LAURA MADELINE WISEMAN

 

Commute to work, rally at five, place of occasional foxes, silver fireplugs painted red, digital sign of time and temperature at the second light of five, strength of stop-go traffic watch, cadence and pace of open stretch, that our bodies can do this training daily all summer without fail. Loops on city trails, errands along bike routes of city streets, limestone paths to nearby towns, that someone else’s map followed is easier than plotting one’s own and yet, our story might be our map next to known routes, how we tell the story of the ride. We’ve ridden one-day classics for Kool-Aid, for the cure, for the cured, where everyone gets swag—t-shirt, stein, patch, coupons for theaters, ice cream, buffet line—those rides of rollers, white bucking tent shade of SAG, a weekend of road warriors, squirrels, tourists practicing track stands and tricks. When we started, you said, Who cares? unsure if a hobby could be work’s reward. For months we planned what to do about our car, our dog, the tomato plants out back, if work would wait a week for us to drive to the campsite, to start the ride, to let us have a whole week of bicycles.

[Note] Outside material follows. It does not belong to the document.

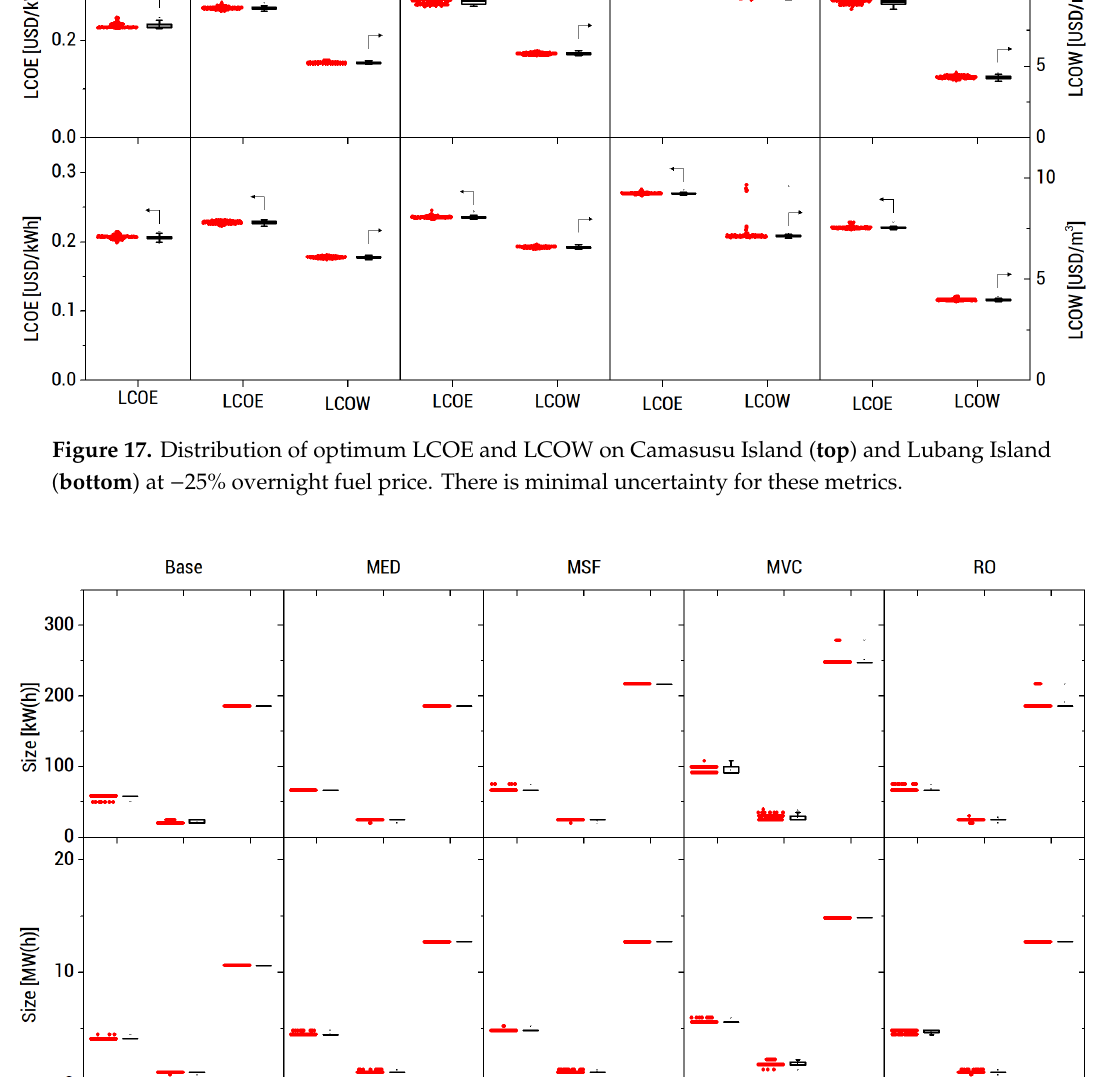
Figure 18. Distribution of optimum sizes of energy components on Camasusu Island ( top ) and Lubang Island ( bottom ) at + 25% overnight fuel price.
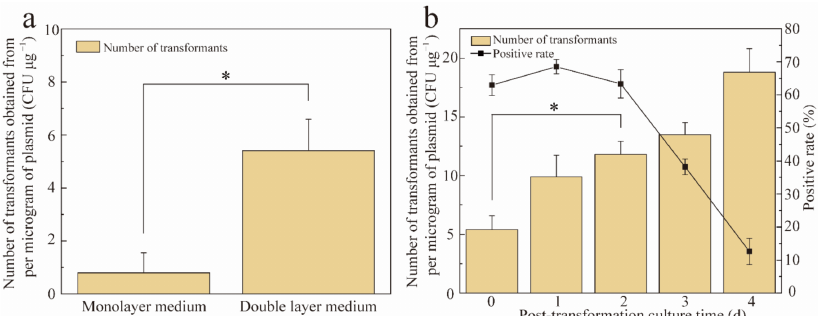
Figure 3. Different screening methods after transformation. ( a ) Culture methods for screening transformants; ( b ) post-transformation culture time. * p <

My job did and then your job did and now, we’ve made it through the first day of miles. There are thousands of tents, a line for the showers, and at the grocery, fluttering tablecloths over folding tables, dozens of chairs. We seek basics—food, water, shower, sleep—the language among new velocipedes.

 


Laura Madeline Wiseman’s recent books are An Apparently Impossible Adventure (BlazeVOX Books), Wake (Aldrich Press), and Leaves of Absence(Red Dashboard). She teaches in Nebraska. Her collaborative book Intimates and Fools (Les Femmes Folles), with artist Sally Brown Deskins, is an Honor Book for the 2015 Nebraska Book Award. Her essay on long distance cycling, "Seven Cities of Good," is an honorable mention for the Pacific Literary Review's 2015 Creative Nonfiction Award.